Der Aufsichtsratsvorsitzende Max Rauch ist aus gesundheitlichen Gründen zurückgetreten, der Vorstand hat deshalb beantragt, den Aufsichtsrat gerichtlich ergänzen zu lassen.
Im Gründungsjahr 1995 der Agentur WWL war von einer Krise noch nichts zu spüren. Die Gründer Dr. Steffen Weber, Dr. Christian Winkler und die Brüder Michel und Andreas Lindenberg (daher der Agenturname WWL) konzentrierten sich zunächst auf die Vermittlung von Internetzugängen, später kamen die Gestaltung und Betreuung von Internetauftritten hinzu, schließlich Consulting, Konzeption, Online-Marketing und Sicherheitskonzepte. Man gewann Topkunden wie das Versandhaus Quelle, Siemens oder den 1. FC Nürnberg und steigerte die Mitarbeiterzahl kontinuierlich bis auf rund 60. Im Februar 1999 wurde WWL zur Aktiengesellschaft, und der neue Vorstand unter Andreas Butz, Andreas Lindenberg und Mario Rosso gründete eine Dependance in München.

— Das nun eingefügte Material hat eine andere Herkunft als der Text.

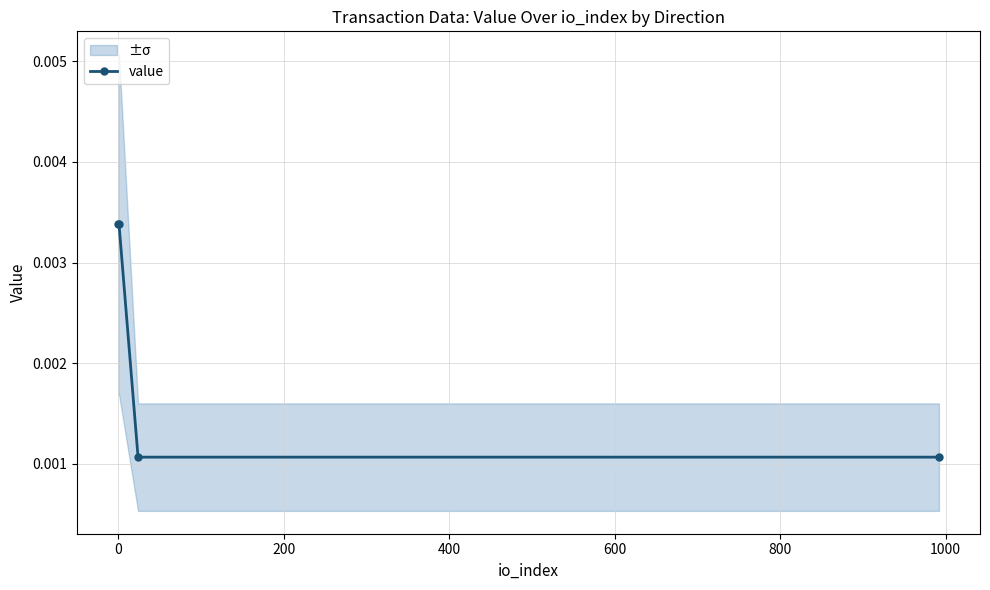

True or false: value has more than 2 points higher than both neighbors.

False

Doch schon im Februar 2001 holte die Realität die Firmengründer ein. WWL hatte im Geschäftsjahr 2000 Verluste in Höhe von rund neun Millionen Euro angehäuft. Dennoch gab man sich optimistisch, im Jahr 2001 die Gewinnschwelle zu erreichen, angepeilt wurde ein Umsatz von 15,3 Millionen Euro: indem man sich aufs Kerngeschäft konzentrierte, den Vertrieb stärkte - und Mitarbeiter entließ.

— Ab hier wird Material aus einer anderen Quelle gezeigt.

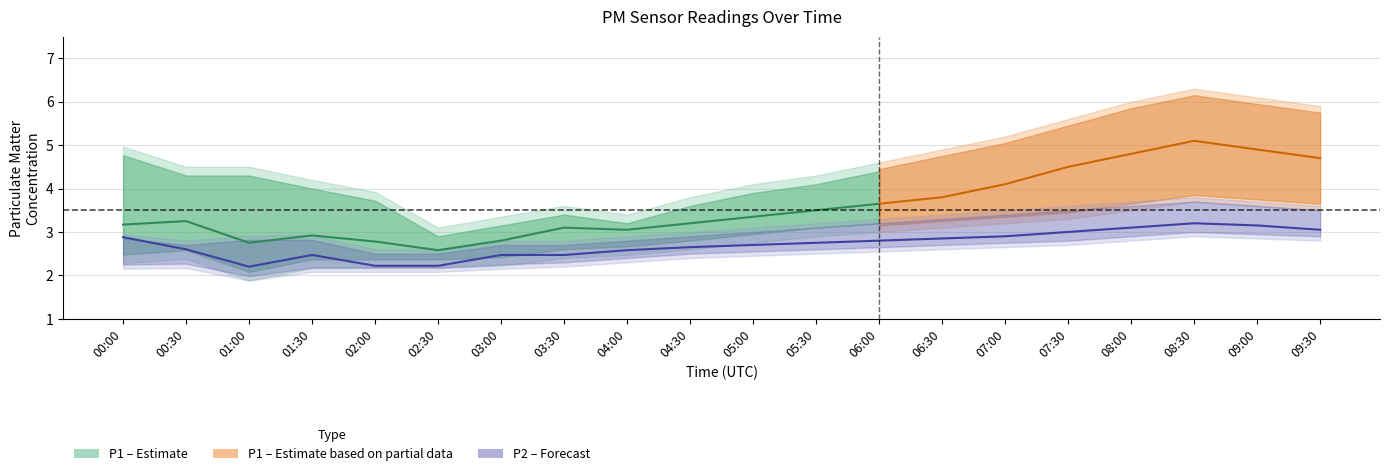

How many data points in P1_lower are above 2?

19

Im Juni 2001 übernahm dann der Venture-Capitalist XL Venture acht Prozent an der Interactive-Agentur, und TellSell Consulting arbeitete ein neues Vertriebs- und Marketingkonzept aus. Im November 2001 sprach das Management nurmehr von zwölf Millionen Euro Umsatz für das gesamte Jahr 2001. Schlimmer noch: Die Verluste der ersten neun Monaten betrugen 13,2 Millionen Euro. Nun hoffte WWL darauf, Mitte 2002 die Gewinnzone zu erreichen. Das auch daraus nichts wurde, zeigt die heutige Insolvenzerklärung.